Mistakes and Lessons
Given ATR’s well-documented history in icing conditions, the crew’s blasé response to multiple layers of ice alerts is difficult to comprehend. Continuing into icing conditions with broken deice equipment is a bad idea in any aircraft. Perhaps the crew’s confidence came from the knowledge that warmer air on approach would be certain to melt the contaminants in the descent. Regardless, the pilots deviated from manufacturer guidance when they either ignored or failed to accomplish the appropriate checklist when the airframe deice system faulted. The secondary speed alert messages occurred during a high workload period (the first officer was communicating on the radio, and the captain was making a PA to the passengers). The tried-and-true axiom “aviate, navigate, communicate” was devastatingly proven. Communications clearly distracted the crew from recognizing the degraded airspeed messages and responding to ensure proper airspeed margins (the aircraft stalled at 169 knots, six knots below the ice accretion limit of ICE BUG + 10 knots, and 26 knots below the SEVERE ICE limit of ICE BUG + 30 knots).

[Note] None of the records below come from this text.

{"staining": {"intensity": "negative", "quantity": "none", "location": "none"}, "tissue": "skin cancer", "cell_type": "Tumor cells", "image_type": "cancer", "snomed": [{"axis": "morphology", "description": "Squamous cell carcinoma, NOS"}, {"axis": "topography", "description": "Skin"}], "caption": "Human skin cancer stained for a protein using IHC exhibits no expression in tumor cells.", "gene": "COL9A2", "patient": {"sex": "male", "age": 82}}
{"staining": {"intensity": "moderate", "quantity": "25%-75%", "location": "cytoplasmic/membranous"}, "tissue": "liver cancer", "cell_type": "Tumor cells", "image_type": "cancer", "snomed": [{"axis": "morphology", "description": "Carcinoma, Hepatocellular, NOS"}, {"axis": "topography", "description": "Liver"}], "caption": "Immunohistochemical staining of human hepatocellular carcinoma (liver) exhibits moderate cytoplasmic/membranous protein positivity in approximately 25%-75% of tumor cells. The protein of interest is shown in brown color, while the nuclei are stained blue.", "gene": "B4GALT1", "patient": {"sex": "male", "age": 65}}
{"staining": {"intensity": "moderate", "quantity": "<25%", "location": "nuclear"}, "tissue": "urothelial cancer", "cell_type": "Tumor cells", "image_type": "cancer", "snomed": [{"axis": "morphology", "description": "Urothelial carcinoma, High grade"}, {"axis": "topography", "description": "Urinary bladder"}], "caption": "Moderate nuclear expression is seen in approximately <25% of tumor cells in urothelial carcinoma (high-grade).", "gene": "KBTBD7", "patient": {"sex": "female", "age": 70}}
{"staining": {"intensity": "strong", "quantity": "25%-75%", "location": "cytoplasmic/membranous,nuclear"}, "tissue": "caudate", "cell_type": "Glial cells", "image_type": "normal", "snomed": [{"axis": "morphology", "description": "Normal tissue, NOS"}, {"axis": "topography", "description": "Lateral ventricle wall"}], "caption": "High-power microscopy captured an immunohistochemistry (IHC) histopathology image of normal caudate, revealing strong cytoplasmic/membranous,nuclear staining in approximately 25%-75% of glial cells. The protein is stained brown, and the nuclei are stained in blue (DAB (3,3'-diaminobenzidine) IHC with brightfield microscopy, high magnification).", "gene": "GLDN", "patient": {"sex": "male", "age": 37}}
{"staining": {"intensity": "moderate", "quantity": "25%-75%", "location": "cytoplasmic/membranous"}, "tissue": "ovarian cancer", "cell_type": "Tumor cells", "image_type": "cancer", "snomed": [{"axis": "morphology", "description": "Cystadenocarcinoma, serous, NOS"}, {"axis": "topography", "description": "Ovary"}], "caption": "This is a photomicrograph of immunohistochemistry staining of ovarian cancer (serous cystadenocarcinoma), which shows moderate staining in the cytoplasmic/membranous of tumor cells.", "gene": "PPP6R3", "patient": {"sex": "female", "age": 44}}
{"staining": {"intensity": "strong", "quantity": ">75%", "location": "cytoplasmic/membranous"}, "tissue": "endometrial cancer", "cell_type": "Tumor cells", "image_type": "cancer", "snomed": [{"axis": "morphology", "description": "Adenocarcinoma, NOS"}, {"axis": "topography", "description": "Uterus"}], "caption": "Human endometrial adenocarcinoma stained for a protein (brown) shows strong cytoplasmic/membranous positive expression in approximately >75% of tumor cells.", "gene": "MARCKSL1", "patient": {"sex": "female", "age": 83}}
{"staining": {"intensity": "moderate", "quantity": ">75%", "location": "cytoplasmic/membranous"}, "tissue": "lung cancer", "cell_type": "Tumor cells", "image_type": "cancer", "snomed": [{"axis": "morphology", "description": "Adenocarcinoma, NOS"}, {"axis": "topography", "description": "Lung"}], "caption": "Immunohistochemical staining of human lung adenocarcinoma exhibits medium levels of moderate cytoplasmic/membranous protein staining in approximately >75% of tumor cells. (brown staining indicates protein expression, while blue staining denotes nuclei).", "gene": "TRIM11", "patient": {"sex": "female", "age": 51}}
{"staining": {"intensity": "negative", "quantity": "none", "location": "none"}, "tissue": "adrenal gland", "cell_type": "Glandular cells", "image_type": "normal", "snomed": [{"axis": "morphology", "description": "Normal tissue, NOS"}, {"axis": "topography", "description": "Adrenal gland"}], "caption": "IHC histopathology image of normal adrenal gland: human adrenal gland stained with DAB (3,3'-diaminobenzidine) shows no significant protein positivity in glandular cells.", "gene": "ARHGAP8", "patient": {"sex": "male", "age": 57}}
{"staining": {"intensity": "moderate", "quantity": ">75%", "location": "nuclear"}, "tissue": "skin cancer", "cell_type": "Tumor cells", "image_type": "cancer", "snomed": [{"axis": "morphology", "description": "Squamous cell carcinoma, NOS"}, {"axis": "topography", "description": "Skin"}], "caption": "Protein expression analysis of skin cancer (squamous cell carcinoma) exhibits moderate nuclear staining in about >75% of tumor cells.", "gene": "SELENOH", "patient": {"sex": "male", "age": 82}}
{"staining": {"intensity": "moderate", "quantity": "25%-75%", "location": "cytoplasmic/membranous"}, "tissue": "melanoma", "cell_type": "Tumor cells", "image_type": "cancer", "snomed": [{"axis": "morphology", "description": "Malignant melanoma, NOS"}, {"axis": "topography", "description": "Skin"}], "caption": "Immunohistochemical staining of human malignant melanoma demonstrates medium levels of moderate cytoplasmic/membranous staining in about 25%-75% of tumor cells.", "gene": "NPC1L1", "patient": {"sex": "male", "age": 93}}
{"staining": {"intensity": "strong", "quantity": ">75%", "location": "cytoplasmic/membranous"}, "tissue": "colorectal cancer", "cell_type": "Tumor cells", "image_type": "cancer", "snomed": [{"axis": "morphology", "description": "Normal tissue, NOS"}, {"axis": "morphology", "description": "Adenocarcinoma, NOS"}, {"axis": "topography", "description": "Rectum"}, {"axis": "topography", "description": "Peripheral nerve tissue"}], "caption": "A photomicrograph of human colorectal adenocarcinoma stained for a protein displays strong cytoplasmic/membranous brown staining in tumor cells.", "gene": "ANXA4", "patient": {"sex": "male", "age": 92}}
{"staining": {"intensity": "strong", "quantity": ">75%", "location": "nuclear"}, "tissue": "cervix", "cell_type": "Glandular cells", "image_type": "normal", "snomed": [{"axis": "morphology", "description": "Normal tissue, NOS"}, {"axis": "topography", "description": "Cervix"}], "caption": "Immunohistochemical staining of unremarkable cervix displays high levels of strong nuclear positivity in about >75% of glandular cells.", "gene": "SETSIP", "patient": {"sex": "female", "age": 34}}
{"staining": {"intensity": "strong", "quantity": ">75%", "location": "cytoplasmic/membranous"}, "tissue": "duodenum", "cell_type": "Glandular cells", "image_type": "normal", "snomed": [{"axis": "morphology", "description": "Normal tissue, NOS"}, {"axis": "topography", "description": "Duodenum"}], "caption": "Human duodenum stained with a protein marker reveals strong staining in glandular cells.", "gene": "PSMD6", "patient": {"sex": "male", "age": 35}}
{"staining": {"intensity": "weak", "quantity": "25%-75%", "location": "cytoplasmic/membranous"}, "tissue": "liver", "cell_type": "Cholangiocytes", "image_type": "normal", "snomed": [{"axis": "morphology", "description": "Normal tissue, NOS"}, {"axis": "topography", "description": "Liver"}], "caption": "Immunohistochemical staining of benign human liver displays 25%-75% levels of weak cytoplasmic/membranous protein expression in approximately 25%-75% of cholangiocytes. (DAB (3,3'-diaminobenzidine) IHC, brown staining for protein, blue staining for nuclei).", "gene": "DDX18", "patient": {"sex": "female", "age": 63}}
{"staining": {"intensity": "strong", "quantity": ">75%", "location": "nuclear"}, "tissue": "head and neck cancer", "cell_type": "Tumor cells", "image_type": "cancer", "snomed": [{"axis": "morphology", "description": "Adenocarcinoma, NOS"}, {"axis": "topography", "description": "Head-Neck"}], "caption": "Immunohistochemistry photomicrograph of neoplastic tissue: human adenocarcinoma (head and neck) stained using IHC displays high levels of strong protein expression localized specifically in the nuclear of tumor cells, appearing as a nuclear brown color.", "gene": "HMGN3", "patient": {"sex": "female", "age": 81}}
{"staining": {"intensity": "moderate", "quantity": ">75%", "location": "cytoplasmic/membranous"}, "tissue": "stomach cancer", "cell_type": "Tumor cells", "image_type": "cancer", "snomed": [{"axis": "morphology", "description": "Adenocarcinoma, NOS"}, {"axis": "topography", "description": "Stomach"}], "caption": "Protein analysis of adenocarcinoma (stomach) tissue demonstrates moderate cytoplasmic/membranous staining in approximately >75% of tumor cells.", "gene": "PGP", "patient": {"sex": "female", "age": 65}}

There were, as always, several holes in the various layers of Swiss cheese: the failure to articulate a plan to confront the SIGMET for severe ice (inexcusable in an aircraft limited to 17,000 feet); the PACK MEL that created the altitude restriction in the first place; the failure of the deice boot system; the crew’s failure to adhere to abnormal checklist procedures; and the decision to try the airframe deice system after it had twice failed. It is obvious that the crew had become increasingly concerned with the amount of ice they saw accumulating. Turning on a faulty deice system can be tempting, but it is a bad idea. Asymmetric ice accumulation on the wings is extremely dangerous. If the failure in the airframe deice system was caused by a single inoperative boot, cycling the system would have cleared one wing while the other remained contaminated. This greatly increases the odds of a spin in the event of a low-speed encounter. In the end, the message is clear. When it comes to malfunctions, follow manufacturer guidance to the letter. Always take ice seriously. When the airframe is contaminated, go fast. It is that simple.